Friday, May 23, 2008

"A huge waste of space"

There are now a trillion comments, a third of which are unintentionally hilarious ("I must say though 90% of the young people today are a huge waste of space"--uh, thanks?), to Emily Gould's blogger confessions. But what mostly bulks up the comments page are remarks about how the article is a waste of space. But doesn't commenting on the thing, bringing the number of comments into the stratosphere, give the piece legitimacy?
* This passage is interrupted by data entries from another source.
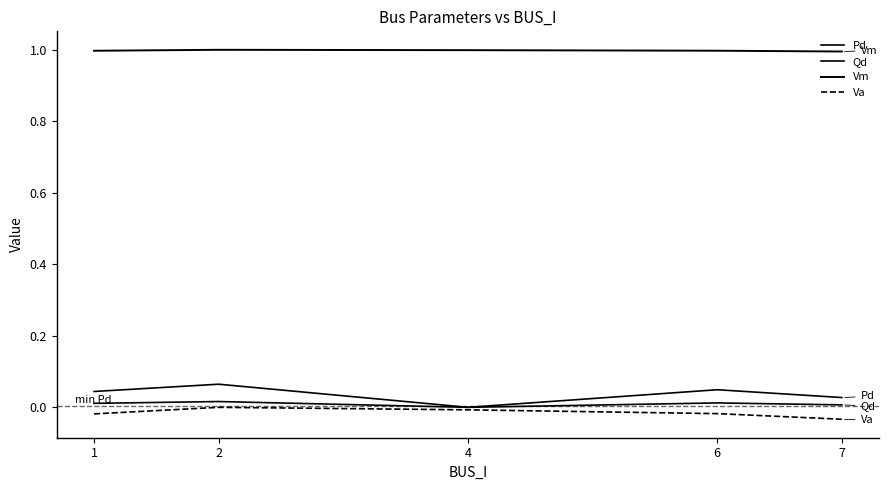

How many lines are shown in the chart?

4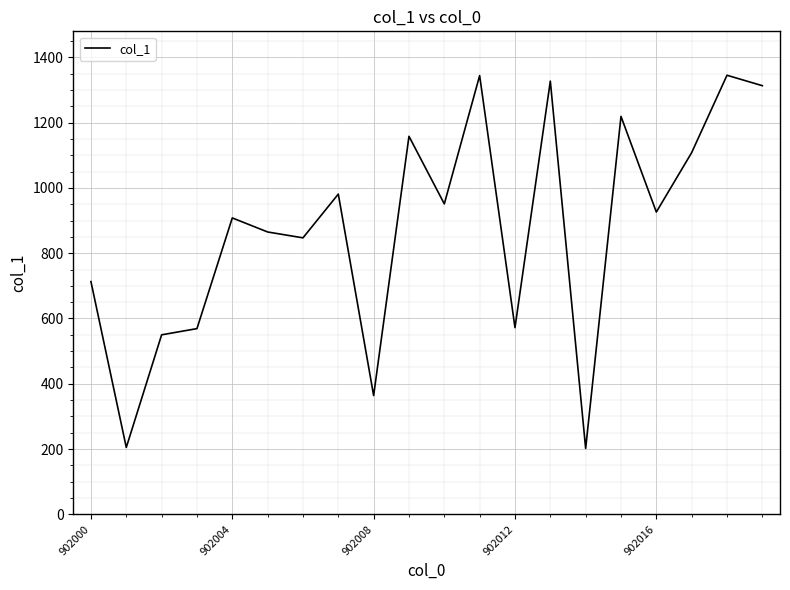

What is the difference between the maximum and minimum values?

1143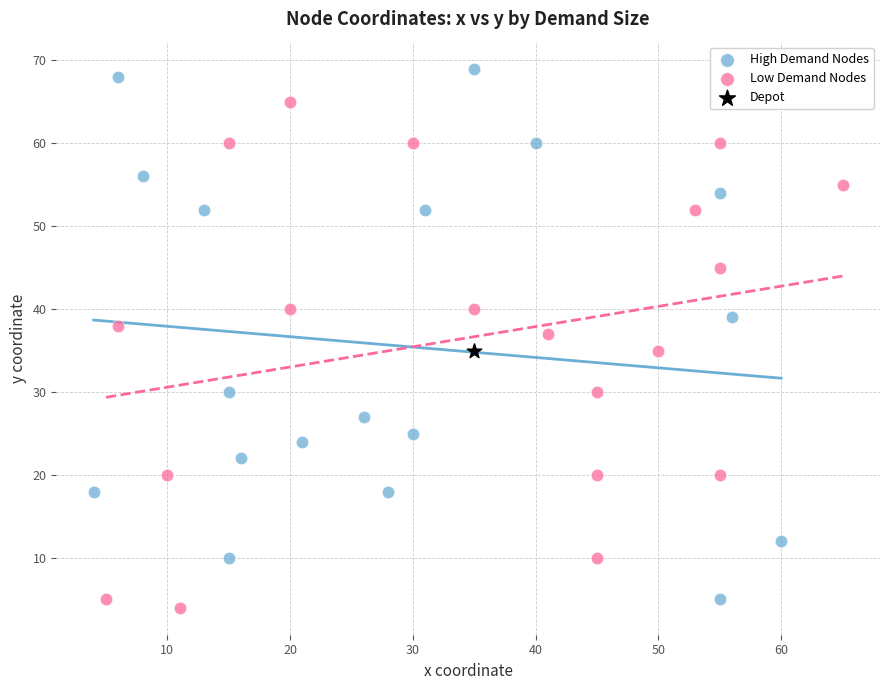

What are all the series names shown in the legend?

High Demand Nodes, Low Demand Nodes, Depot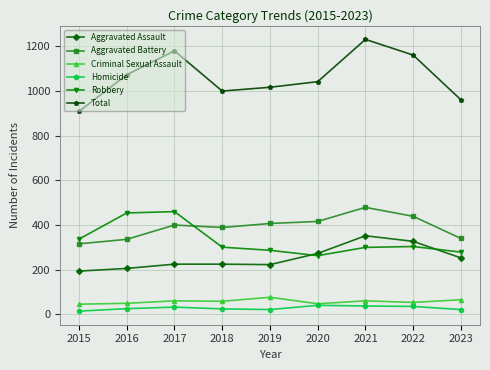

List the series in order of their peak value, lowest first.

Homicide, Criminal Sexual Assault, Aggravated Assault, Robbery, Aggravated Battery, Total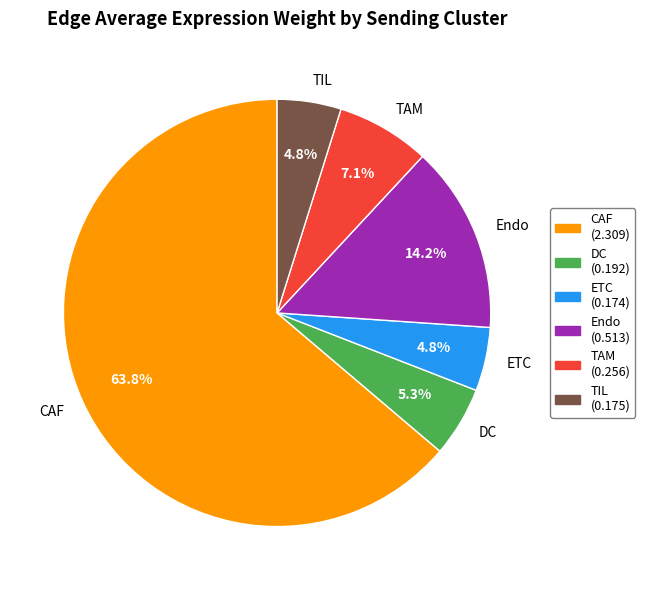

To the nearest percent, what percentage of the pie is CAF?

64%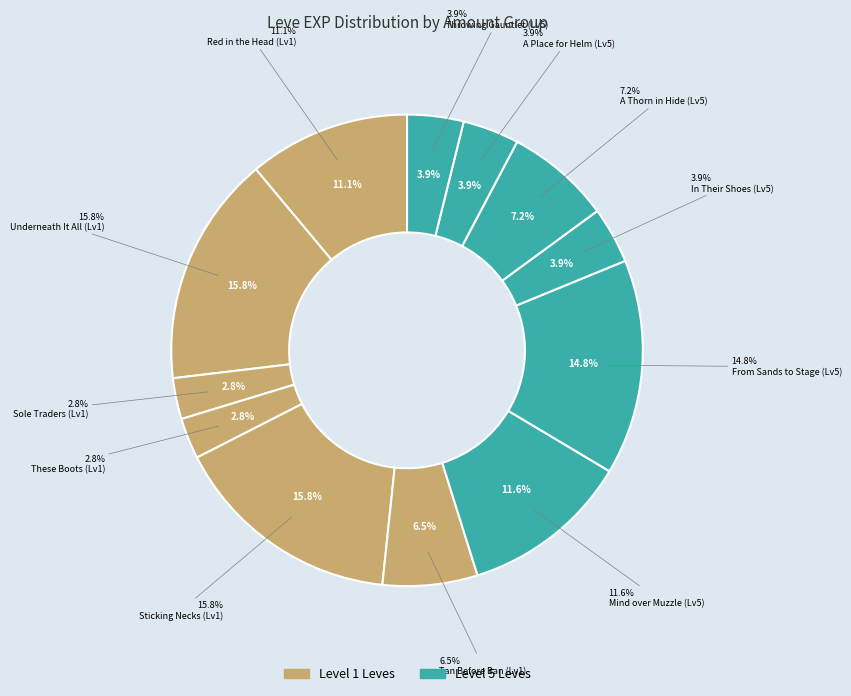

Is it true that 5 is 4% of the pie?

True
I'm going to go with, no, it does not. It's about context. If the piece were an obscure article or blog entry, that is, the place for writing not claiming to be on the most important subject for the whole country for an entire week, then yes, commenting would mean condoning it. But what people are commenting on here is how out-of-place the article is for the cover of the NYT magazine. If the cover story were ten pages about what breakfast cereal some journalist's child prefers (please, no one get any ideas), or just any random bloggery, you can bet there would be pages of complaints. These in part come from the conviction among readers--correct, after all--that it could have been any of us whose mundane thoughts and standard-issue heterosexual break-ups were deemed cover-story material, assuming we had a sufficient lack of concern for those close to us. But I think this is mostly about readers' genuine desire for escapism, for an end to reality entertainment. Because the Gould piece is reality brought to its frighteningly banal extreme, a person no better or worse looking, no more or less interesting, than the rest of us, just kind of being, albeit in written form, for a captive audience.